35 Mitsdien moet worden beslist, dat noch op de bepalingen van het EEG-Verdrag betreffende heffingen van gelijke werking als invoerrechten, noch op artikel 6 van de Overeenkomst tussen de Gemeenschap en Zweden een beroep kan worden gedaan tot staving van vorderingen tot terugbetaling van een heffing als het octroi de mer die voldaan is vóór de datum van dit arrest, behalve in het geval van verzoekers die vóór die datum een beroep in rechte hebben ingesteld of een daarmee gelijk te stellen bezwaarschrift hebben ingediend.

36 Daarbij moet worden gepreciseerd, dat deze beperking van de gevolgen van dit arrest in de tijd niet geldt voor vorderingen tot terugbetaling van een dergelijke heffing die na de datum van het arrest aan de bevoegde instanties is voldaan ter zake van goederen die vóór die datum in het betrokken DOM zijn ingevoerd.

Beslissing inzake de kosten


Kosten

37 De kosten door de Franse Republiek, de regio Réunion en de Commissie van de Europese Gemeenschappen wegens indiening van hun opmerkingen bij het Hof gemaakt, kunnen niet voor vergoeding in aanmerking komen.
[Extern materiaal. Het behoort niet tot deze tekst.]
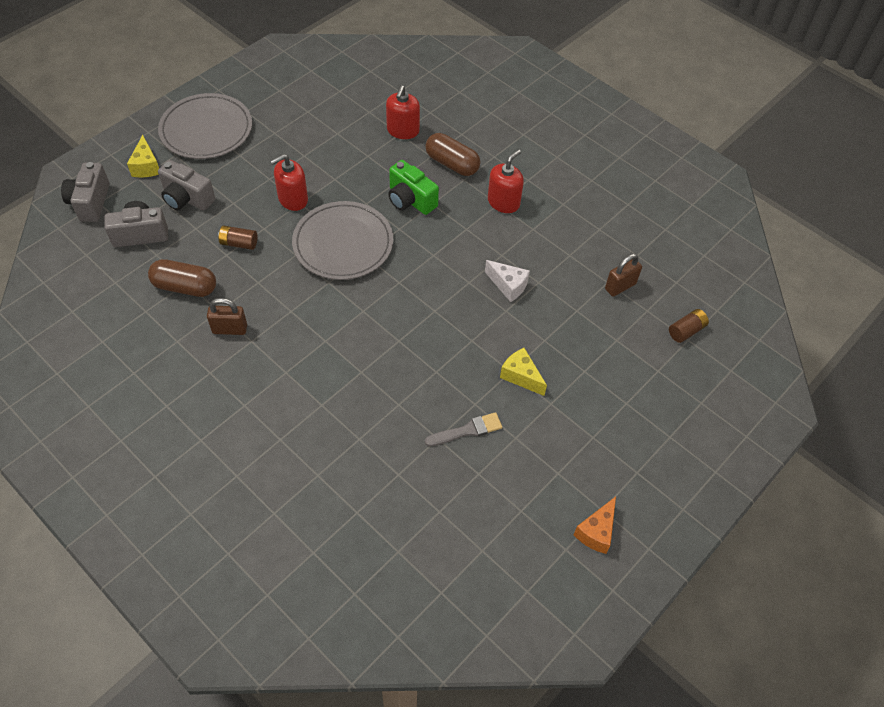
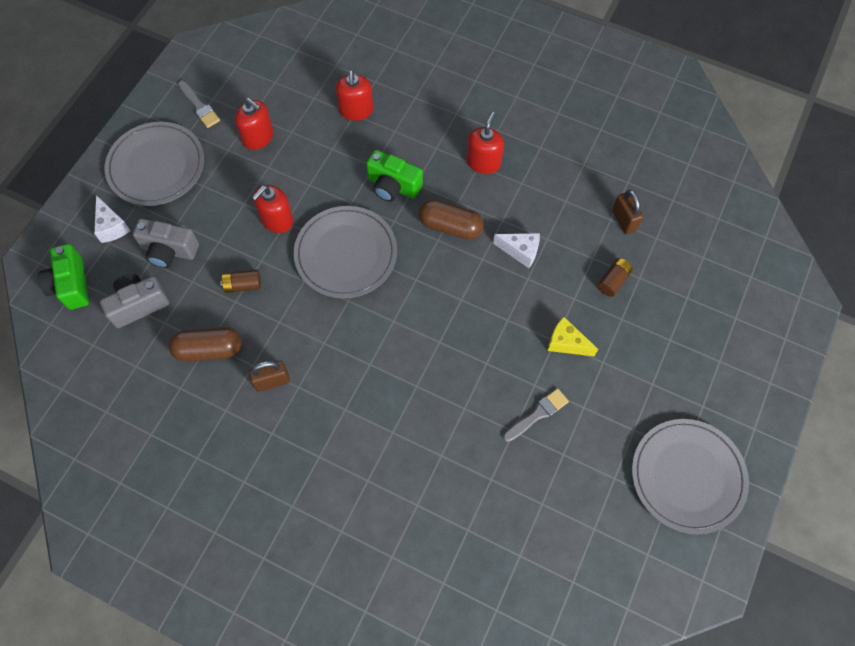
camera: 15 degrees left, 10 degrees up
(90, 202) = (71, 285): grey camera -> green camera
(146, 166) = (112, 226): yellow cheese -> white cheese
(265, 93) = (199, 106): none -> grey brush
(305, 130) = (258, 137): none -> red soap dispenser
(452, 164) = (418, 134): brown capsule -> brown capsule (450, 226)
(596, 532) = (687, 476): orange cheese -> grey plate
(620, 286) = (624, 220): brown padlock -> brown padlock turned 60 degrees counterclockwise
(686, 331) = (698, 248): brown battery -> brown battery (613, 281)

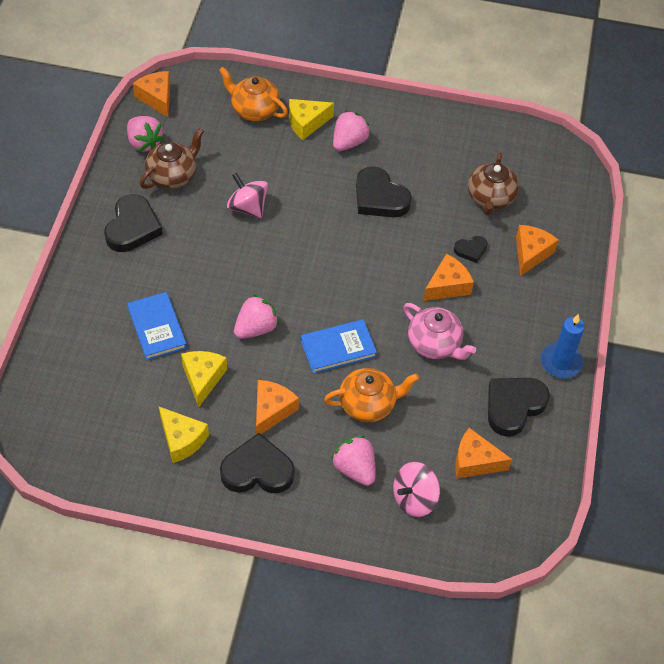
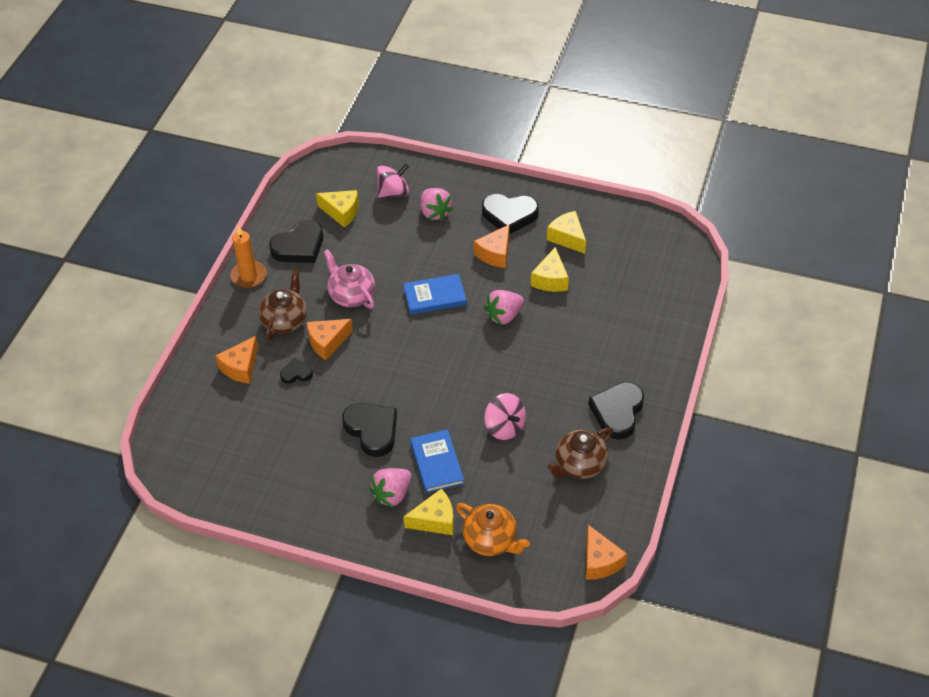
camera: 170 degrees left, 5 degrees down
(144, 143) = (611, 505): pink strawberry -> none
(157, 328) = (590, 320): blue book -> blue book (437, 463)
(368, 404) = (416, 254): orange teapot -> none
(474, 461) = (341, 212): orange cheese -> yellow cheese
(490, 198) = (261, 424): brown teapot -> brown teapot (285, 320)
(560, 362) = (248, 276): blue candle -> orange candle

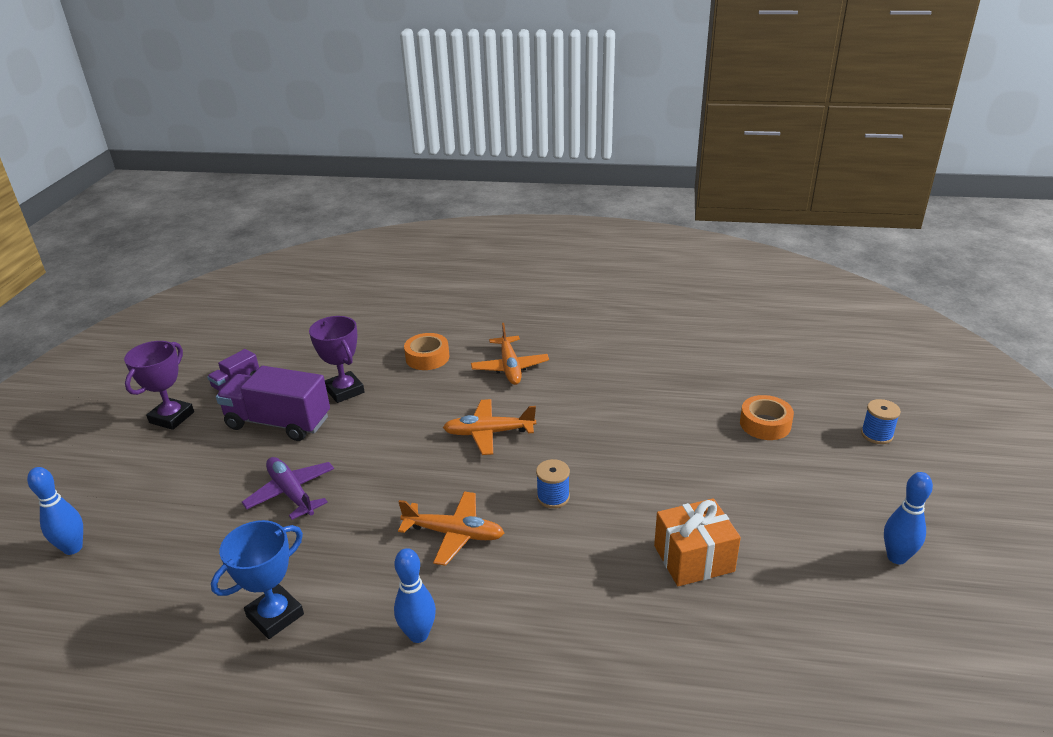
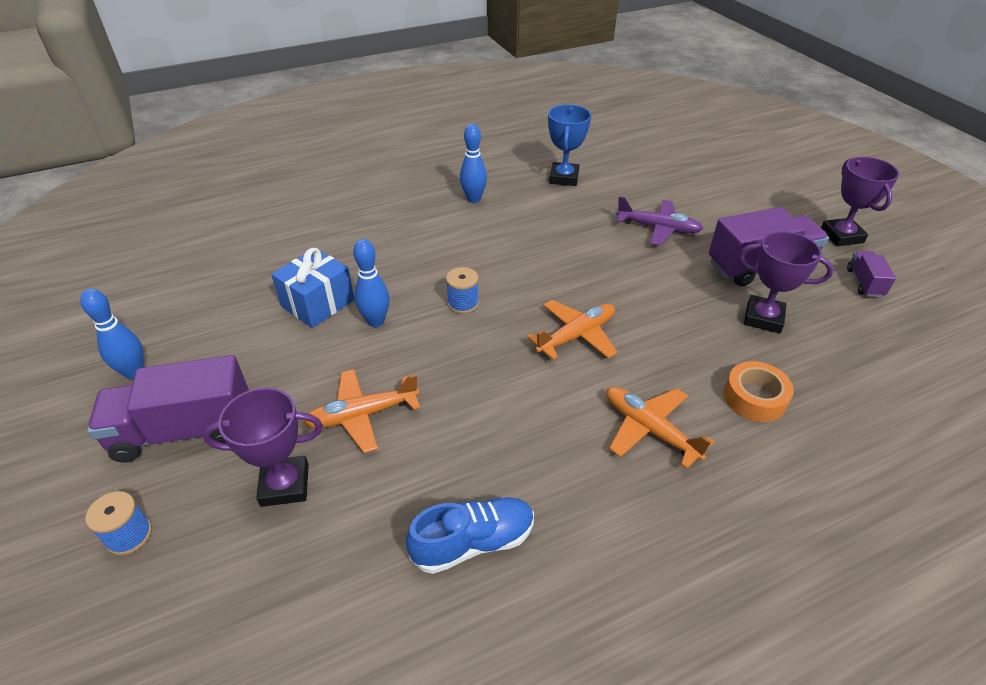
camera: 145 degrees right, 10 degrees up
(73, 548) = (725, 159): blue bowling pin -> blue bowling pin (376, 321)
(454, 534) = (511, 250): orange plane -> orange plane (362, 415)
(660, 361) = (473, 542): none -> blue shoe
(693, 558) = (318, 303): orange gift -> blue gift
(765, 424) = (285, 485): orange tape -> purple trophy
(841, 485) = (184, 431): none -> purple truck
Ten aanzien van de partijen in het hoofdgeding is de procedure als een aldaar gerezen incident te beschouwen, zodat de nationale rechterlijke instantie over de kosten heeft te beslissen.

Dictum


HET HOF VAN JUSTITIE,

uitspraak doende op de door de Cour d' appel de Saint-Denis (Réunion) gestelde vragen, verklaart voor recht:

1) Een proportionele heffing over de douanewaarde van goederen, die door een Lid-Staat wordt toegepast op uit een andere Lid-Staat ingevoerde goederen wegens hun binnenkomst in een regio van het grondgebied van eerstgenoemde Lid-Staat, is een heffing van gelijke werking als een invoerrecht, ook al wordt zij tevens gelegd op uit een ander deel van dezelfde staat afkomstige goederen die in die regio worden binnengebracht.

2) Artikel 6 van de Overeenkomst tussen de Gemeenschap en Zweden, die als bijlage aan verordening (EEG) nr. 2838/72 van de Raad van 19 december 1972 is gehecht, moet aldus worden uitgelegd, dat het een Lid-Staat verboden is een proportionele heffing toe te passen over de douanewaarde van goederen die uit Zweden in een van zijn regio' s worden ingevoerd, ook al wordt die heffing tevens gelegd op goederen die uit een ander deel van het grondgebied van de betrokken Lid-Staat in die regio worden binnengebracht.

3) Op de bepalingen van het EEG-Verdrag betreffende heffingen van gelijke werking als invoerrechten noch op artikel 6 van de Overeenkomst tussen de Gemeenschap en Zweden kan een beroep worden gedaan tot staving van vorderingen tot terugbetaling van een heffing als het octroi de mer die voldaan is vóór de datum van dit arrest, behalve in het geval van verzoekers die vóór die datum een beroep in rechte hebben ingesteld of een daarmee gelijk te stellen bezwaarschrift hebben ingediend.